→ Direction
Write out every line of the records below, word for word, with nothing changed.

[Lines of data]
_ _ _ _ _ _ _
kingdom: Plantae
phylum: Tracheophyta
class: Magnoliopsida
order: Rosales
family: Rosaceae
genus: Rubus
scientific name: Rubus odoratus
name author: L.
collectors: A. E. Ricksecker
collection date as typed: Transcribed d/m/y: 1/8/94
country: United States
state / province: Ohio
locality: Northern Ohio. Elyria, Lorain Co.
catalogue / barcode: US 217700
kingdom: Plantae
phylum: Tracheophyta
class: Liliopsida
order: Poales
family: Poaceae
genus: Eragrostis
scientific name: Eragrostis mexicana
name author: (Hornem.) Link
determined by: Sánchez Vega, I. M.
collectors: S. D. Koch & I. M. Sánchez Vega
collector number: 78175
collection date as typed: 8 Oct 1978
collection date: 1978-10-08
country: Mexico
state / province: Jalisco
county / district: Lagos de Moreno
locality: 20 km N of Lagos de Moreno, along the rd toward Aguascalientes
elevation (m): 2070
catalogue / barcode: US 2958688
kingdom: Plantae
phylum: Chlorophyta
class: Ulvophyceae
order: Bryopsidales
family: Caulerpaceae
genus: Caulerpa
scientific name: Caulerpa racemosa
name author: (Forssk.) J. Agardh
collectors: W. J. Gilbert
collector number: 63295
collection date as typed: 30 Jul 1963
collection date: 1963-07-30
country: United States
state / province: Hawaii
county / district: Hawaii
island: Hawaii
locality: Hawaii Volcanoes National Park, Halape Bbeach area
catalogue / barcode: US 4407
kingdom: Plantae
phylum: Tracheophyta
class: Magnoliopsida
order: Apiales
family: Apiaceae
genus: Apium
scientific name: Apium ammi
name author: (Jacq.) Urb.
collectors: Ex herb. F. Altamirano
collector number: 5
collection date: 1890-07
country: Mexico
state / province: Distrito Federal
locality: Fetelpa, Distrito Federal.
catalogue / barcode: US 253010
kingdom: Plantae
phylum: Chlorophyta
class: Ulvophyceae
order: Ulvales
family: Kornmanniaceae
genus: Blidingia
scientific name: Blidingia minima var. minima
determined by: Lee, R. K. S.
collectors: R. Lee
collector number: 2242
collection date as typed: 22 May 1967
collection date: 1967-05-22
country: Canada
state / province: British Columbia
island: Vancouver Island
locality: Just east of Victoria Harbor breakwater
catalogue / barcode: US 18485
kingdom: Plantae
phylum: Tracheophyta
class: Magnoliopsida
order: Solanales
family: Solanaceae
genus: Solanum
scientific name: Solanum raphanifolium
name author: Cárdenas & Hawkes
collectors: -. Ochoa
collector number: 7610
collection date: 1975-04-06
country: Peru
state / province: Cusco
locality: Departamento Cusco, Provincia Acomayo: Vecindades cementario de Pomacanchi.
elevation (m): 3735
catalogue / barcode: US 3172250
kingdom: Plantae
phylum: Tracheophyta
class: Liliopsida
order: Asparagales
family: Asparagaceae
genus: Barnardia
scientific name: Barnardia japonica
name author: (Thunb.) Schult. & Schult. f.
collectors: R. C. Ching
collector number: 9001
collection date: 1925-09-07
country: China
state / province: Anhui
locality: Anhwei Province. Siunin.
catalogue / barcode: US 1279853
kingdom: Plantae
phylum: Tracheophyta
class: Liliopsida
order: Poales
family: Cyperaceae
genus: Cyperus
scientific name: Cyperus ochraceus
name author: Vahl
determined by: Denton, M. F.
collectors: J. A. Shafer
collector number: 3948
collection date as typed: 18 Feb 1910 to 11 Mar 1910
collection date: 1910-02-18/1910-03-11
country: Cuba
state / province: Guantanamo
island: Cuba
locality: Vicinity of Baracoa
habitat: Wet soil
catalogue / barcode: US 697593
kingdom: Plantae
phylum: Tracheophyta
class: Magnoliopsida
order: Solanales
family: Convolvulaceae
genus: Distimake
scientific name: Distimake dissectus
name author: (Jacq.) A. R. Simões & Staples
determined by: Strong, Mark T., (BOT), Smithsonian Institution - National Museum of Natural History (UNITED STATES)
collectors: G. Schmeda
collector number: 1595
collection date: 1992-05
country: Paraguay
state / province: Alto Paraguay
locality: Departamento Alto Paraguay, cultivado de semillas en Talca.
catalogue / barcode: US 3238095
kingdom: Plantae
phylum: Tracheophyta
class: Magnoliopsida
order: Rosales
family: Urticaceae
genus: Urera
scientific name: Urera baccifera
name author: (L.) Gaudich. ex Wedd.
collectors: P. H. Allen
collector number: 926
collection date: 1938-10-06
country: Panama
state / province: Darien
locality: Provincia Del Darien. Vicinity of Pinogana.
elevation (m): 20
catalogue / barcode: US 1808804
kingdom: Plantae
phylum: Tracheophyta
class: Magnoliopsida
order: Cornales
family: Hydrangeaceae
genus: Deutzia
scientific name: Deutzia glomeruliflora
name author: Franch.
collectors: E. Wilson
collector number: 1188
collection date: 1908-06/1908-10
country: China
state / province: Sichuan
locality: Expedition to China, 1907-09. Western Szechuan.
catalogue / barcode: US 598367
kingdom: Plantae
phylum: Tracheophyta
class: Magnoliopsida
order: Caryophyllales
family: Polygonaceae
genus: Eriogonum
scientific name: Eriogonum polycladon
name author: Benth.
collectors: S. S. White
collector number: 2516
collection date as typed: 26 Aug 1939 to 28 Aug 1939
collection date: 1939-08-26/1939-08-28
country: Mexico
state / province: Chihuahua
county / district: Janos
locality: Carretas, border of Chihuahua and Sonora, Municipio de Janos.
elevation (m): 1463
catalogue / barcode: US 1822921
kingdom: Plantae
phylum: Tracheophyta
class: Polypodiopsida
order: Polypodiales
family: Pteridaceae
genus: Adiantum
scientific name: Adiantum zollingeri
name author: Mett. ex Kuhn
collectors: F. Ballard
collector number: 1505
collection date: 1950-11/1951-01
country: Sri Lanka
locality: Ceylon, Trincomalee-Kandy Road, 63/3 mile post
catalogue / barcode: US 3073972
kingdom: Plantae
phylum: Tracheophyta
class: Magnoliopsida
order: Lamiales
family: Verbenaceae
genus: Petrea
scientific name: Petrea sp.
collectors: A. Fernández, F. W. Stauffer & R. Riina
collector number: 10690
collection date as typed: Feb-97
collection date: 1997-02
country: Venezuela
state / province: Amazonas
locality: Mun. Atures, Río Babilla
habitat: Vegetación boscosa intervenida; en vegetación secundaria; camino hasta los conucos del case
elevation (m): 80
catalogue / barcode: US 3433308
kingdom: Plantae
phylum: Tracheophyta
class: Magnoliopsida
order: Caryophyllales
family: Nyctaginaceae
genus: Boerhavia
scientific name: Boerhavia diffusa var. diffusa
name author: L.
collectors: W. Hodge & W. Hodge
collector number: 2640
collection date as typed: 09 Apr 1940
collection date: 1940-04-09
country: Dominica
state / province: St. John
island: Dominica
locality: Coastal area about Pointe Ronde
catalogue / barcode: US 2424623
_ _ _ _ _ _ _
→ Written response
kingdom: Plantae
phylum: Tracheophyta
class: Magnoliopsida
order: Rosales
family: Rosaceae
genus: Rubus
scientific name: Rubus odoratus
name author: L.
collectors: A. E. Ricksecker
collection date as typed: Transcribed d/m/y: 1/8/94
country: United States
state / province: Ohio
locality: Northern Ohio. Elyria, Lorain Co.
catalogue / barcode: US 217700
kingdom: Plantae
phylum: Tracheophyta
class: Liliopsida
order: Poales
family: Poaceae
genus: Eragrostis
scientific name: Eragrostis mexicana
name author: (Hornem.) Link
determined by: Sánchez Vega, I. M.
collectors: S. D. Koch & I. M. Sánchez Vega
collector number: 78175
collection date as typed: 8 Oct 1978
collection date: 1978-10-08
country: Mexico
state / province: Jalisco
county / district: Lagos de Moreno
locality: 20 km N of Lagos de Moreno, along the rd toward Aguascalientes
elevation (m): 2070
catalogue / barcode: US 2958688
kingdom: Plantae
phylum: Chlorophyta
class: Ulvophyceae
order: Bryopsidales
family: Caulerpaceae
genus: Caulerpa
scientific name: Caulerpa racemosa
name author: (Forssk.) J. Agardh
collectors: W. J. Gilbert
collector number: 63295
collection date as typed: 30 Jul 1963
collection date: 1963-07-30
country: United States
state / province: Hawaii
county / district: Hawaii
island: Hawaii
locality: Hawaii Volcanoes National Park, Halape Bbeach area
catalogue / barcode: US 4407
kingdom: Plantae
phylum: Tracheophyta
class: Magnoliopsida
order: Apiales
family: Apiaceae
genus: Apium
scientific name: Apium ammi
name author: (Jacq.) Urb.
collectors: Ex herb. F. Altamirano
collector number: 5
collection date: 1890-07
country: Mexico
state / province: Distrito Federal
locality: Fetelpa, Distrito Federal.
catalogue / barcode: US 253010
kingdom: Plantae
phylum: Chlorophyta
class: Ulvophyceae
order: Ulvales
family: Kornmanniaceae
genus: Blidingia
scientific name: Blidingia minima var. minima
determined by: Lee, R. K. S.
collectors: R. Lee
collector number: 2242
collection date as typed: 22 May 1967
collection date: 1967-05-22
country: Canada
state / province: British Columbia
island: Vancouver Island
locality: Just east of Victoria Harbor breakwater
catalogue / barcode: US 18485
kingdom: Plantae
phylum: Tracheophyta
class: Magnoliopsida
order: Solanales
family: Solanaceae
genus: Solanum
scientific name: Solanum raphanifolium
name author: Cárdenas & Hawkes
collectors: -. Ochoa
collector number: 7610
collection date: 1975-04-06
country: Peru
state / province: Cusco
locality: Departamento Cusco, Provincia Acomayo: Vecindades cementario de Pomacanchi.
elevation (m): 3735
catalogue / barcode: US 3172250
kingdom: Plantae
phylum: Tracheophyta
class: Liliopsida
order: Asparagales
family: Asparagaceae
genus: Barnardia
scientific name: Barnardia japonica
name author: (Thunb.) Schult. & Schult. f.
collectors: R. C. Ching
collector number: 9001
collection date: 1925-09-07
country: China
state / province: Anhui
locality: Anhwei Province. Siunin.
catalogue / barcode: US 1279853
kingdom: Plantae
phylum: Tracheophyta
class: Liliopsida
order: Poales
family: Cyperaceae
genus: Cyperus
scientific name: Cyperus ochraceus
name author: Vahl
determined by: Denton, M. F.
collectors: J. A. Shafer
collector number: 3948
collection date as typed: 18 Feb 1910 to 11 Mar 1910
collection date: 1910-02-18/1910-03-11
country: Cuba
state / province: Guantanamo
island: Cuba
locality: Vicinity of Baracoa
habitat: Wet soil
catalogue / barcode: US 697593
kingdom: Plantae
phylum: Tracheophyta
class: Magnoliopsida
order: Solanales
family: Convolvulaceae
genus: Distimake
scientific name: Distimake dissectus
name author: (Jacq.) A. R. Simões & Staples
determined by: Strong, Mark T., (BOT), Smithsonian Institution - National Museum of Natural History (UNITED STATES)
collectors: G. Schmeda
collector number: 1595
collection date: 1992-05
country: Paraguay
state / province: Alto Paraguay
locality: Departamento Alto Paraguay, cultivado de semillas en Talca.
catalogue / barcode: US 3238095
kingdom: Plantae
phylum: Tracheophyta
class: Magnoliopsida
order: Rosales
family: Urticaceae
genus: Urera
scientific name: Urera baccifera
name author: (L.) Gaudich. ex Wedd.
collectors: P. H. Allen
collector number: 926
collection date: 1938-10-06
country: Panama
state / province: Darien
locality: Provincia Del Darien. Vicinity of Pinogana.
elevation (m): 20
catalogue / barcode: US 1808804
kingdom: Plantae
phylum: Tracheophyta
class: Magnoliopsida
order: Cornales
family: Hydrangeaceae
genus: Deutzia
scientific name: Deutzia glomeruliflora
name author: Franch.
collectors: E. Wilson
collector number: 1188
collection date: 1908-06/1908-10
country: China
state / province: Sichuan
locality: Expedition to China, 1907-09. Western Szechuan.
catalogue / barcode: US 598367
kingdom: Plantae
phylum: Tracheophyta
class: Magnoliopsida
order: Caryophyllales
family: Polygonaceae
genus: Eriogonum
scientific name: Eriogonum polycladon
name author: Benth.
collectors: S. S. White
collector number: 2516
collection date as typed: 26 Aug 1939 to 28 Aug 1939
collection date: 1939-08-26/1939-08-28
country: Mexico
state / province: Chihuahua
county / district: Janos
locality: Carretas, border of Chihuahua and Sonora, Municipio de Janos.
elevation (m): 1463
catalogue / barcode: US 1822921
kingdom: Plantae
phylum: Tracheophyta
class: Polypodiopsida
order: Polypodiales
family: Pteridaceae
genus: Adiantum
scientific name: Adiantum zollingeri
name author: Mett. ex Kuhn
collectors: F. Ballard
collector number: 1505
collection date: 1950-11/1951-01
country: Sri Lanka
locality: Ceylon, Trincomalee-Kandy Road, 63/3 mile post
catalogue / barcode: US 3073972
kingdom: Plantae
phylum: Tracheophyta
class: Magnoliopsida
order: Lamiales
family: Verbenaceae
genus: Petrea
scientific name: Petrea sp.
collectors: A. Fernández, F. W. Stauffer & R. Riina
collector number: 10690
collection date as typed: Feb-97
collection date: 1997-02
country: Venezuela
state / province: Amazonas
locality: Mun. Atures, Río Babilla
habitat: Vegetación boscosa intervenida; en vegetación secundaria; camino hasta los conucos del case
elevation (m): 80
catalogue / barcode: US 3433308
kingdom: Plantae
phylum: Tracheophyta
class: Magnoliopsida
order: Caryophyllales
family: Nyctaginaceae
genus: Boerhavia
scientific name: Boerhavia diffusa var. diffusa
name author: L.
collectors: W. Hodge & W. Hodge
collector number: 2640
collection date as typed: 09 Apr 1940
collection date: 1940-04-09
country: Dominica
state / province: St. John
island: Dominica
locality: Coastal area about Pointe Ronde
catalogue / barcode: US 2424623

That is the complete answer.